- _Fragmento del documento_

┄┄┄┄┄┄┄┄┄┄┄┄┄┄┄┄┄┄┄┄

Tengo muy poco tiempo en general, para escribir entradas, y para buscar cosas interesantes en otros blogs, pero este fin de semana he tenido suerte y he descubierto este blog:

http://aguaarena.blogspot.com/

y en concreto esta entrada:

http://aguaarena.blogspot.com/2011/09/tablas-de-multiplicar-i.html

No lo conocíamos, y ha sido un descubrimiento. Nos ha gustado tanto que mi marido está construyendo algo para trabajarlo, y con esto estamos aprendiendo y descubrimiento un montón de cosas de las tablas de multiplicar que no sabíamos.

Mi marido buscó en un chino una tabla, de las de cortar, de toda la vida. La cogió redonda y con mango. En el mismo cartón que traía la tabla, dividió la circunferencia en 10 partes, lo dibujó en la tabla y escribió los números de 0 al 9. En cada número clavó un clavo. Y listo: la auténtica TABLA de multiplicar.

Ahora está trabajando en otras, más pequeñas, que está haciendo con unos posa-vasos que compró en el mismo chino. Quiere hacer las diez tablas en pequeño, para tenerlas, y dejar la grande para hacer y deshacer.

Con este trabajo hemos descubierto:

– que las tablas de multiplicar tienen un dibujo: se pueden dibujar, tienen una representación geométrica, son visuales.

– que las tablas de multiplicar tienen un sentido, están relacionadas unas con otras. Esto ya lo sabíamos, pero nunca lo habíamos visto así, tan claro. Son simétricas, tienen forma de espejo, siendo la del 5 el centro: el 4 con el 6, el 3 con el 7, el 2 con el 8….

┄┄┄┄┄┄┄┄┄┄┄┄┄┄┄┄┄┄┄┄

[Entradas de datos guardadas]
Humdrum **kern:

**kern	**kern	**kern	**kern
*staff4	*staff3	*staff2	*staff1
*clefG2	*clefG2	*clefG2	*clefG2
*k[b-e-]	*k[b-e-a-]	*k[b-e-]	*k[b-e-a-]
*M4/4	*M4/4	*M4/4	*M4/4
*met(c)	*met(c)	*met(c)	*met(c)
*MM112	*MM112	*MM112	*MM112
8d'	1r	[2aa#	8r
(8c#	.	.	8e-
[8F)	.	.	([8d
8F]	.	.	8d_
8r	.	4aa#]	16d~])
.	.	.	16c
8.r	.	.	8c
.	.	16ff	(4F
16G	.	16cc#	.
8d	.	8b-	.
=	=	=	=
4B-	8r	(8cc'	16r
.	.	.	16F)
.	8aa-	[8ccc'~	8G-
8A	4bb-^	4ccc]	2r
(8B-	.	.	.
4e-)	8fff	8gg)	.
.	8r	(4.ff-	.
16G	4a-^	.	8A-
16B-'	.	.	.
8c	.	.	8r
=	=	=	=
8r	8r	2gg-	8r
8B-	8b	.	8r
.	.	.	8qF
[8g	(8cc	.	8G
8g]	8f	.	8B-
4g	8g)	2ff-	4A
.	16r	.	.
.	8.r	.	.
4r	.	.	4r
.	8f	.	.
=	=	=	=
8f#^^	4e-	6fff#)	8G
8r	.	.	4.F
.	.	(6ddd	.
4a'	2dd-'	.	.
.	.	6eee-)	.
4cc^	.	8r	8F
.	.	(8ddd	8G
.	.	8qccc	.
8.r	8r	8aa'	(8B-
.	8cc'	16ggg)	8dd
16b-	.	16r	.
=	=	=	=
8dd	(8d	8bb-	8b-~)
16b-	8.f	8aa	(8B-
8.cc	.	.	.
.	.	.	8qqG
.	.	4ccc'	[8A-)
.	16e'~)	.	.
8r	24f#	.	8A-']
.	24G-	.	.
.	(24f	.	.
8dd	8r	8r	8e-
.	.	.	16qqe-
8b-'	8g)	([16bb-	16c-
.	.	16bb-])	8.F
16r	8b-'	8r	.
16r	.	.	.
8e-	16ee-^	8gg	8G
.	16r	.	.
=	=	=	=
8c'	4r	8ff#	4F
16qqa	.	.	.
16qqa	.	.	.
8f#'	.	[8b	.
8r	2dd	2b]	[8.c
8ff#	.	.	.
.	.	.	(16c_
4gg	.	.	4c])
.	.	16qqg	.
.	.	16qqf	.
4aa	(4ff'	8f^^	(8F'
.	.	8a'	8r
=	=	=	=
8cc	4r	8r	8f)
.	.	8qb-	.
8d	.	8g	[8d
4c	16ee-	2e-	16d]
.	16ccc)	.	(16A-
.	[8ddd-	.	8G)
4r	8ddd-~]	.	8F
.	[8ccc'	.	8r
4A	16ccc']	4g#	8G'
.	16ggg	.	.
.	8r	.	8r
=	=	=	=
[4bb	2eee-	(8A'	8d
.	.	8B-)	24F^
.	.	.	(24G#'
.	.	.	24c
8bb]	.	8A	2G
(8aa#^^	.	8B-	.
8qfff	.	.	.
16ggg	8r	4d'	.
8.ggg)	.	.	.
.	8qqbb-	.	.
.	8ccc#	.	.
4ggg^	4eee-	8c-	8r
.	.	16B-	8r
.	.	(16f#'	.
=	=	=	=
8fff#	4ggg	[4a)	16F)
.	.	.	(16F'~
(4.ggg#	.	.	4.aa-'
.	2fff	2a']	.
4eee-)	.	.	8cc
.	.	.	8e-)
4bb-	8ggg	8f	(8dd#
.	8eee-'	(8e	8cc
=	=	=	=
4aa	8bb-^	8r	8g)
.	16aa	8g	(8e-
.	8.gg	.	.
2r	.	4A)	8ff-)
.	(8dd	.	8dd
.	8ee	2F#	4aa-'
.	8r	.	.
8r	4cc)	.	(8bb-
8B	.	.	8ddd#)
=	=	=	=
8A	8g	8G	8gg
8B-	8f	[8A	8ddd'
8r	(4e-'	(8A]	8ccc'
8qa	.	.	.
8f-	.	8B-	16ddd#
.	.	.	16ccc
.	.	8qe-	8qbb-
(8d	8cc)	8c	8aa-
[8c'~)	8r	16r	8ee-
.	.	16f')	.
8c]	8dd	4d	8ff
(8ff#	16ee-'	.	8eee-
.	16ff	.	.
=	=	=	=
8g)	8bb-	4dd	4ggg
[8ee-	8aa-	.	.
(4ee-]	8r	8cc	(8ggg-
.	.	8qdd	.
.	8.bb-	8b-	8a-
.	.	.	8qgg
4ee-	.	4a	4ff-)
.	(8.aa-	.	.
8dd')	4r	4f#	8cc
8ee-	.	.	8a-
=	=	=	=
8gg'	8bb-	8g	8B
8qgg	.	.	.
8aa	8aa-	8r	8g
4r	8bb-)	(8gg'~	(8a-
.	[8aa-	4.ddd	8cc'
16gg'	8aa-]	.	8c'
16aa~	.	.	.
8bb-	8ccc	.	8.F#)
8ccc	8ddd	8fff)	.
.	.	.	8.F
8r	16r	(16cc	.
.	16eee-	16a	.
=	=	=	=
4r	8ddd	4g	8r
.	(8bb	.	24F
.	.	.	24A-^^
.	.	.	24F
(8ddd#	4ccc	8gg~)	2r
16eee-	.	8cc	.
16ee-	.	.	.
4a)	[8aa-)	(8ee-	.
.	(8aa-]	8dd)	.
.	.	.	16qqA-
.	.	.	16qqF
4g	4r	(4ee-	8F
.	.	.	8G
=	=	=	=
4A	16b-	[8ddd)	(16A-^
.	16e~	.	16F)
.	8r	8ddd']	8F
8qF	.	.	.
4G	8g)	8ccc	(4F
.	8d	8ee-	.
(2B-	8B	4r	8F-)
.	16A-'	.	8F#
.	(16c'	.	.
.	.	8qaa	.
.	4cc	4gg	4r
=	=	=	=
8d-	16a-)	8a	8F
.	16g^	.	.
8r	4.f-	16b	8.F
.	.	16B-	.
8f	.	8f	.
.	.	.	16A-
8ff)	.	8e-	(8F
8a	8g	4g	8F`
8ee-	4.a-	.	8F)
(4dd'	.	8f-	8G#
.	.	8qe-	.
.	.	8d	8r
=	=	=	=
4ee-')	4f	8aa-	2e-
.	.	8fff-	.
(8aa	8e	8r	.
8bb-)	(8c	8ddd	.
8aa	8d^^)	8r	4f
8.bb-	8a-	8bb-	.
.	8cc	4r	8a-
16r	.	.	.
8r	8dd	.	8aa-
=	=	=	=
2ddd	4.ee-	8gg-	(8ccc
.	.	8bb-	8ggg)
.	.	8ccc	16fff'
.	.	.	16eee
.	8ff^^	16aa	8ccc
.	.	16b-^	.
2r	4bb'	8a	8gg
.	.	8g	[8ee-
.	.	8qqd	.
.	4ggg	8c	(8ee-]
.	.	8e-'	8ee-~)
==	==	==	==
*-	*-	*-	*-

┄┄┄┄┄┄┄┄┄┄┄┄┄┄┄┄┄┄┄┄

- _Tareas pendientes_
**1)** Escribe literalmente el pasaje del texto sobre las tablas de multiplicar que va desde "Ahora está trabajando" hasta "2 con el 8….".
**2)** Redacta la parte que sigue al texto sobre las tablas de multiplicar, empezando después de su última frase.

- _Respuestas por tarea_
**1)**
Ahora está trabajando en otras, más pequeñas, que está haciendo con unos posa-vasos que compró en el mismo chino. Quiere hacer las diez tablas en pequeño, para tenerlas, y dejar la grande para hacer y deshacer.

Con este trabajo hemos descubierto:

– que las tablas de multiplicar tienen un dibujo: se pueden dibujar, tienen una representación geométrica, son visuales.

– que las tablas de multiplicar tienen un sentido, están relacionadas unas con otras. Esto ya lo sabíamos, pero nunca lo habíamos visto así, tan claro. Son simétricas, tienen forma de espejo, siendo la del 5 el centro: el 4 con el 6, el 3 con el 7, el 2 con el 8….

**2)**
– nos ha dado la idea de que se pueden hacer cálculos así, de forma circular, sumas, restas, multiplicaciones…. con unos clavos y unos cordoncitos. Y esto solo con una cifra, pero si añades cordoncitos de colores, puedes representar unidades, decenas y centenas…y puedes ir adelante (sumando) o atrás (restando)

– tengo un poco más claro el funcionamiento de la taptana: a mí es un material que no me gusta, no encajo con él, precisamente porque trabaja de forma circular, y yo soy más cuadriculada. Pero al entender las multiplicaciones así, esto llevarme a trabajar así sumas y restas…. creo que así si podría utilizarlo.

Siento mucho el caos de esta entrada, pero me temo que no voy a disponer de tiempo para explicar todo esto en detalle. Ojalá me diera tiempo para contarlo con calma, con fotos y vídeos, poco a poco….. pero tengo la sensación de que no podré. y prefiero contarlo así a no contarlo. Además tengo la prisa y la emoción de que es esto con lo que estamos trabajando en casa ahora. ¿No es alucinante?

 

Bolitas noviembre 20, 2011

Filed under: Matemáticas,material montessori,multibase,tabla perforada — seeducansolos @ 17:40

A la hora de trabajar con material manipulativo las matemáticas, se utilizan mucho “bolitas”.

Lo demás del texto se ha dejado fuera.